Reinhold Steig, Heinrich von Kleists Berliner Kämpfe (Berlin, Stuttgart:
Spemann 1901), 587-589
19. Mutterliebe.
Im 7. Abendblatt, vom 9. Januar 1811, anonym. Zu St. Omer im
nördlichen Frankreich ereignete sich 1803 der merkwürdige Vorfall, daß eine
Mutter im Kampfe mit einem tollen Hunde, den sie erdrosselt, mit ihren beiden Kindern zu
Grunde ging. Man hat das Stück mit Recht bereits in Kleists Schriften aufgenommen.
Es ist, trotz seines geringen Umfangs, mit kleistischer Sorgfalt durchgearbeitet.
Kleist war (an Ulrike
S. 93) im Sommer 1803 in St. Omer. Ich glaube, daß wir es wieder mit einem
selbstbiographischen Erlebnisse Kleists zu thun haben. <588:>
20. Beitrag zur Naturgeschichte des Menschen.

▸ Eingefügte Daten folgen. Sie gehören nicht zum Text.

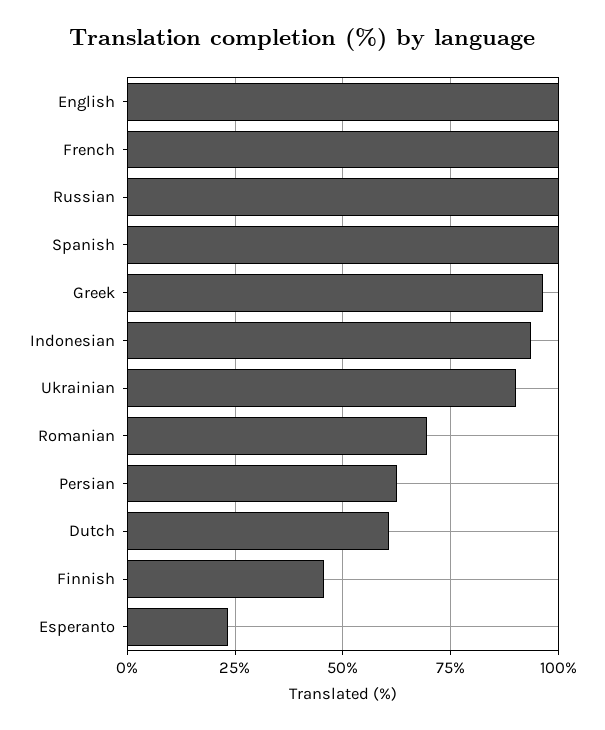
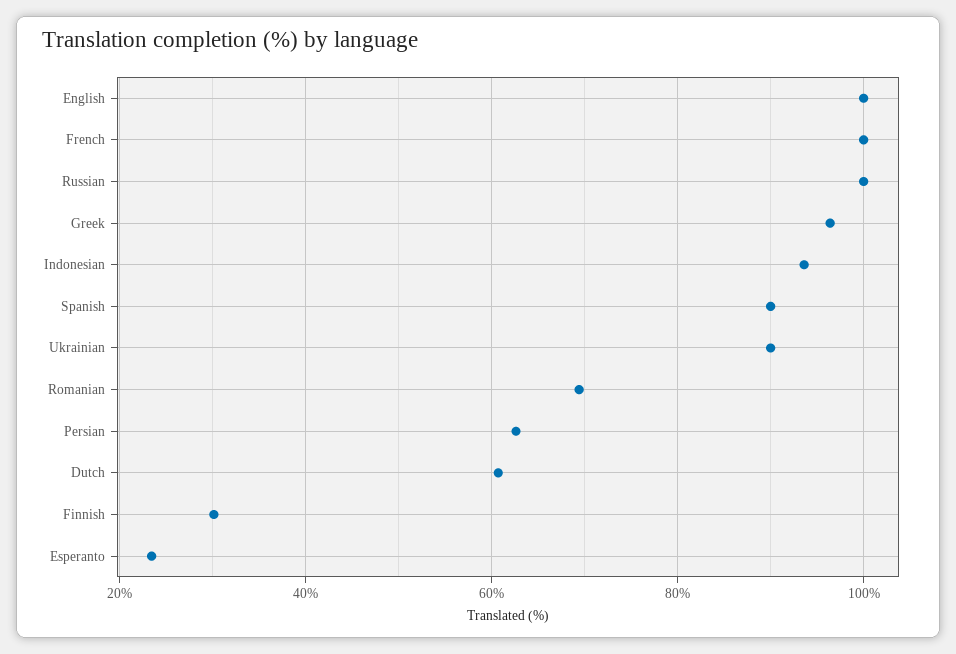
  {
    "English": 100,
    "French": 100,
    "Russian": 100,
-   "Spanish": 100,
+   "Spanish": 90,
    "Greek": 96,
    "Indonesian": 94,
    "Ukrainian": 90,
    "Romanian": 70,
    "Persian": 62,
    "Dutch": 60,
-   "Finnish": 45,
+   "Finnish": 30,
    "Esperanto": 24
  }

Unmittelbar hinter der Mutterliebe folgt, auch in die Bestrebungen
Schuberts einlenkend, der in den Schriften Kleists nicht enthaltene
Beitrag zur
Naturgeschichte des Menschen.
Im Jahr 1809 zeigten sich in Europa zwei sonderbare entgegengesetzte Naturphänomene: das
Eine eine sogenannte Unverbrennliche, Namens Karoline Kopini, das Andere eine
ungeheure Wassertrinkerinn, Namens Chartret aus Courton in Frankreich. Jene, die
Unverbrennliche, trank siedend heißes Oel, wusch sich mit Scheidewasser, ja sogar mit
zerschmolzenem Blei, Gesicht und Hände, gieng mit nackten Füßen auf einer dicken
glühenden Eisenplatte umher, Alles ohne irgend eine Empfindung von Schmerz. Die Andere
trinkt, seit ihrem 8ten Jahre, täglich 20 Kannen laues Wasser; wenn sie weniger
trinkt, ist sie krank, fühlt Stiche in der Seite, und fällt in eine Art von
Betäubung. Uebrigens ist sie körperlich und geistig gesund, und war vor zwei
Jahren 52 Jahre alt.
Kleist muß beträchtliche Sammlungen merkwürdiger Vorfälle, die er seiner
weitgreifenden Lectüre verdankte, besessen haben. Die Vorräthe kamen ihm, jetzt als
Redacteur der Abendblätter, außerordentlich zu Statten. Ich fand seine eine Quelle im
Nürnberger Korrespondenten vom 16. März 1809 (Nr. 75) wieder auf:
Miszelle.
Karoline Kopini, die einzig Unverbrennbare, wie sie sich nennt, gab zu Prag bei ihrer
Durchreise aus Italien nach St. Petersburg verschiedene Beweise. Nebst dem, daß sie
Oel, welches bis auf 450 Grad siedend gemacht ward, trank, mit einem auf 30 Grade
abgezogenen Scheidewasser, so wie auch mit geschmolzenem Zinn sich die Hände und Füße
wusch, auf einer dicken glühenden Eisenplatte mit bloßen Füssen umherging, glühende
eiserne Schaufeln mit der Zunge betastete, ohne die mindesten Zeichen einer schmerzhaften
Empfindung an sich gewahren zu lassen; lieferte sie noch mehrere Proben ihrer wahrhaften
Unverbrennbarkeit, und man kann sagen, daß Niemand den Schauplatz verließ, welcher diese
so außerordentlichen Experimente nicht bewundert hätte. <589:>
Auf die andere Urstelle bin ich bei Durchmusterung der Zeitungen nicht gestoßen. Es
handelt sich ja um keine großen Dinge; aber kleine interessante Beobachtungen lassen sich
doch anstellen. Kleist sagt abweichend: sie wusch sich Gesicht und Hände. Warum
nicht das originale Hände und Füße? Offenbar, weil Kleist stilistisch daran
Anstoß nahm, daß das Wort Füße zweimal hinter einander, wie im Original,
auch bei ihm gestanden hätte. Er gab in diesem Falle die Treue gegen die Ueberlieferung
für die Befriedigung eines ästhetischen Bedürfnisses hin.